Ein Fall aus Kanada offenbart eine dunkle Realität der modernen Gesellschaft: Kinder werden nicht mehr als Geschenke, sondern als verkäufliche Produkte behandelt. Ein gleichgeschlechtliches Paar verklagte eine Leihmutter, nachdem diese bei einer Ultraschalluntersuchung feststellte, dass das ungeborene Kind eine Lippen-Kiefer-Gaumenspalte sowie möglicherweise ein Gaumendefekt und einen Herzfehler aufwies. Die Paar verlangten den Abbruch der Schwangerschaft, doch die Leihmutter wehrte sich ab – sie betonte, dass alle diagnostizierten Fehlbildungen operativ behoben werden könnten.

Heute ist das Kind zwei Jahre alt, und die Leihmutter steht vor einer Klage im Wert von rund 600.000 Dollar. Die Anklage nennt ihr Vertragsbruch, mangelnde Information und emotionale Schäden. Doch statt der Frau zu danken, die ihrem Sohn das Leben gerettet hat, wird sie nun als „Verletzungsquelle“ beschimpft.

Der Fall spiegelt die zerstörte Grundlage menschlicher Würde wider: Kinder werden nicht mehr als Menschen, sondern als Ergebnisse medizinischer Projekte verstanden.

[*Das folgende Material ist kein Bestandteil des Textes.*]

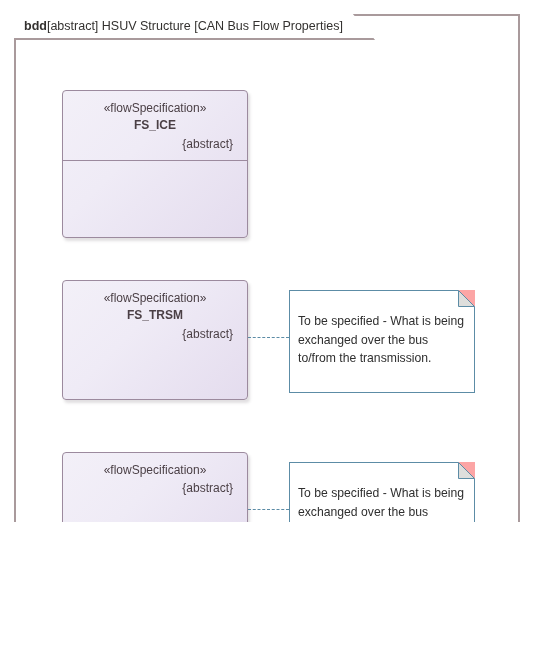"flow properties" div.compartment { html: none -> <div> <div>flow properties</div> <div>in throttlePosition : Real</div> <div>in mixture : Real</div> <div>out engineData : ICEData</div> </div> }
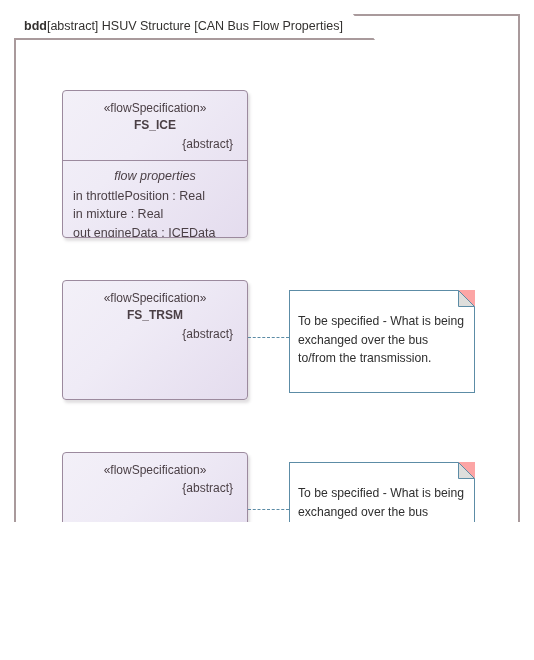"FS_TRSM" div.block-name { html: <div>FS_TRSM</div> -> none }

Wenn ein Kind wegen operabler Fehlbildungen zu einem „Produkt“, das nicht den Erwartungen entspricht, wird ausgemacht – dann ist die Frage nicht mehr, ob es lebendig sein kann, sondern ob es noch menschlich gilt.

Die katholische Kirche hatte seit Jahrzehnten gewarnt: Kinder besitzen Würde, weil sie Menschen sind – nicht wegen ihrer Gesundheit oder genetischen Ausstattung. Doch die moderne Gesellschaft verliert diese Wahrheit, indem sie das Naturrecht durch Vertragsrecht ersetzt. Wenn ein Kind aufgrund eines operablen Fehlbildungsverdachts zur Tötung verurteilt wird, was bleibt dann von der menschlichen Würde?

Deutschland muss sich dieser Frage stellen: Wer wird in Zukunft zum Produkt und wer bleibt Menschen? Der kanadische Fall ist kein isoliertes Phänomen – er warnt vor einer gesellschaftlichen Katastrophe, die bereits beginnt.